Kumparan, 15 Januari 2019
Penentuan harga gas di Indonesia masih menjadi masalah dari hulu hingga hilir. Di kalangan industri, ada disparitas harga yang terlampau jauh dari pusat produksi ke konsumen di hilir.
Direktur Eksekutif ReforMiner Institute Komaidi Notonegoro mengatakan jika ingin membentuk harga gas yang seragam di seluruh Indonesia, pemerintah harus mengatur harganya sebagaimana Perum Bulog mematok harga eceran suatu komoditas pertanian seperti beras.
Caranya, kata dia, pemerintah membeli semua gas dari berbagai lapangan yang ada di Indonesia. Gas bumi itu lalu diproduksi dan menjualnya dengan satu harga ke pengguna.
“Jika pemerintah ingin harganya seragam, ide semacam Bulog di pertanian perlu diterapkan di gas. Jadi pemerintah beli semua gas dari lapangan yang variatif lalu blending, lalu mengeluarkan satu harga,†kata dia dalam diskusi Publish What You Pay di Hotel Arya Duta, Jakarta, Selasa (15/1).
Dengan begitu, kata dia, tidak ada kontraktor kontrak kerja sama (KKKS) yang dirugikan dalam bisnis ini. Pasalnya, selama ini harga gas yang dijual KKKS dari mulut gas tidak sama dengan yang dibeli konsumen akhir.
Komaidi mengatakan, berdasarkan kajian lembaganya, harga gas terbagi menjadi 3 region di Indonesia yang berbeda di mulut tambang. Dari ketiga region, Indonesia bagian barat harga gasnya paling tinggi yaitu mendekati USD 8 per mmbtu.
Untuk Indonesia bagian tengah sekitar USD 7 per mmbtu. Hanya di Indonesia bagian Timur yang harga gas dari mulut tambang kurang dari USD 5 per mmbtu. Perbedaan harga gas di sumber utamanya pada setiap region disebabkan karena lokasi gas tersebut.

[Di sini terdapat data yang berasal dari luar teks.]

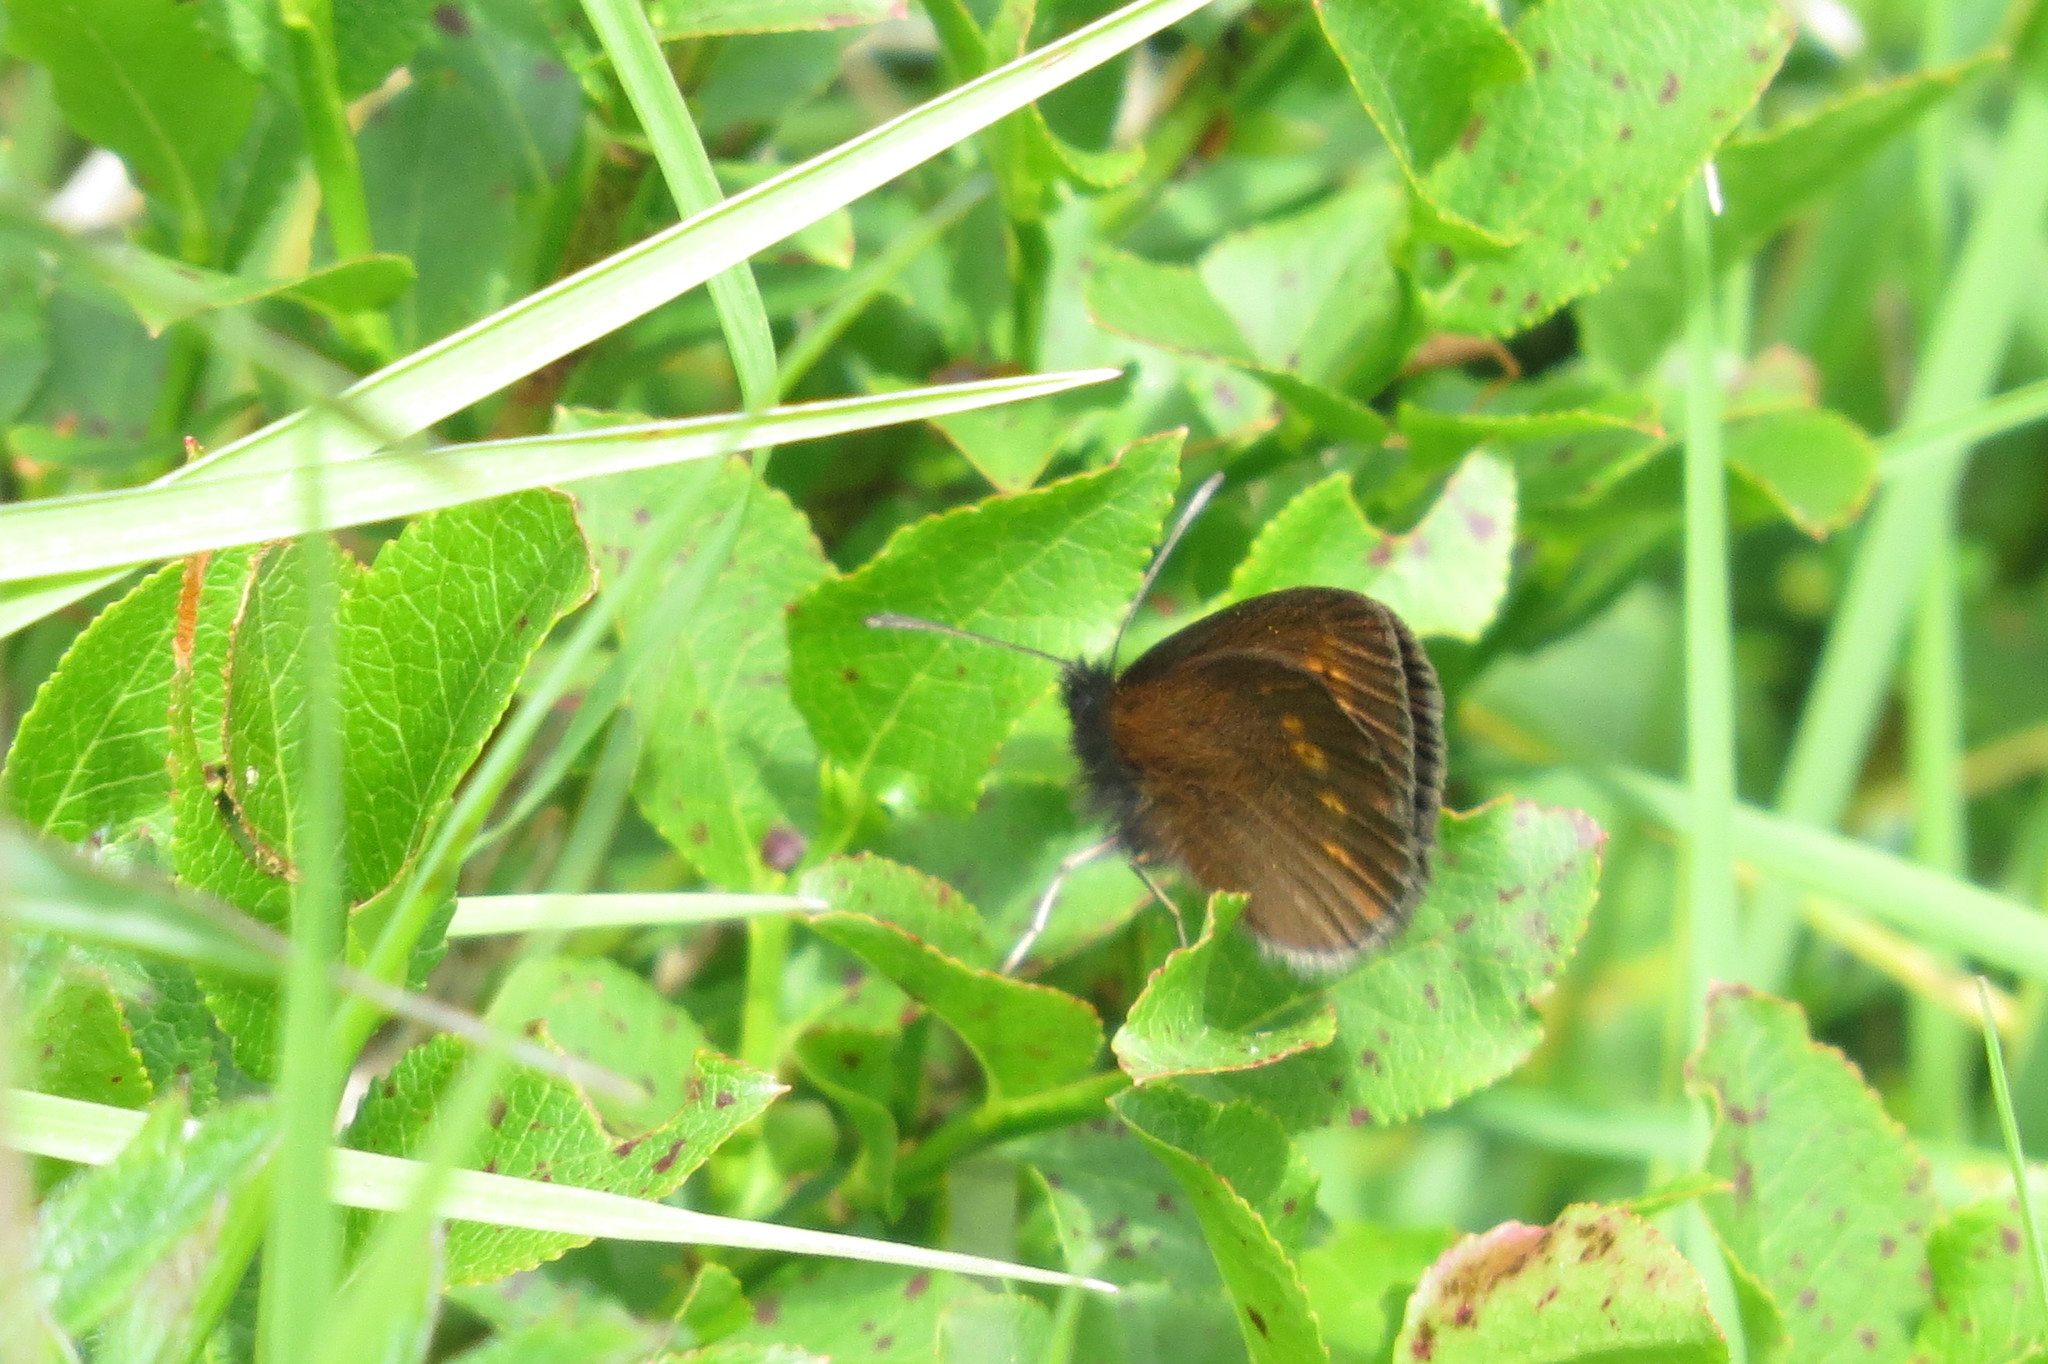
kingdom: Animalia
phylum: Arthropoda
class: Insecta
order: Lepidoptera
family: Nymphalidae
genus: Erebia
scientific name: Erebia melampus
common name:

Di timur Indonesia misalnya, harga gas di sana murah karena sumbernya banyak. Tapi, ketika gas itu dibawa ke Jawa, harganya menjadi mahal. Belum lagi, keberadaan trader gas yang bertingkat-tingkat membuat harga gas sampai ke konsumen terakhir seperti pabrik pengolahan makanan atau pabrik keramik, menjadi lebih mahal lagi.
Padahal, kata dia, Presiden Joko Widodo telah menetapkan harga gas bumi untuk industri sebesar USD 6 per mmbtu. Aturan itu diteken Jokowi dalam Peraturan Presiden Nomor 40 Tahun 2016 tentang Penerapam Harga Gas Bumi.
“Jadi di kepala sumur ada yang dekati USD 8 per mmbtu. Jokowinya mintanya USD 6 per mmbtu. Bagaimana nasibnya? Karena keekonomian proyek tidak sama. Ada wilayah-wilayah tertentu, infrastruktur belum mapan, sementara infrastruktur di barat dan timur berbeda,” kata dia.
Ketika kontraktor tertekan, Komaidi khawatir penemuan cadangan baru semakin berkurang. Jika cadangan baru berkurang, maka ketahanan energi bisa terganggu.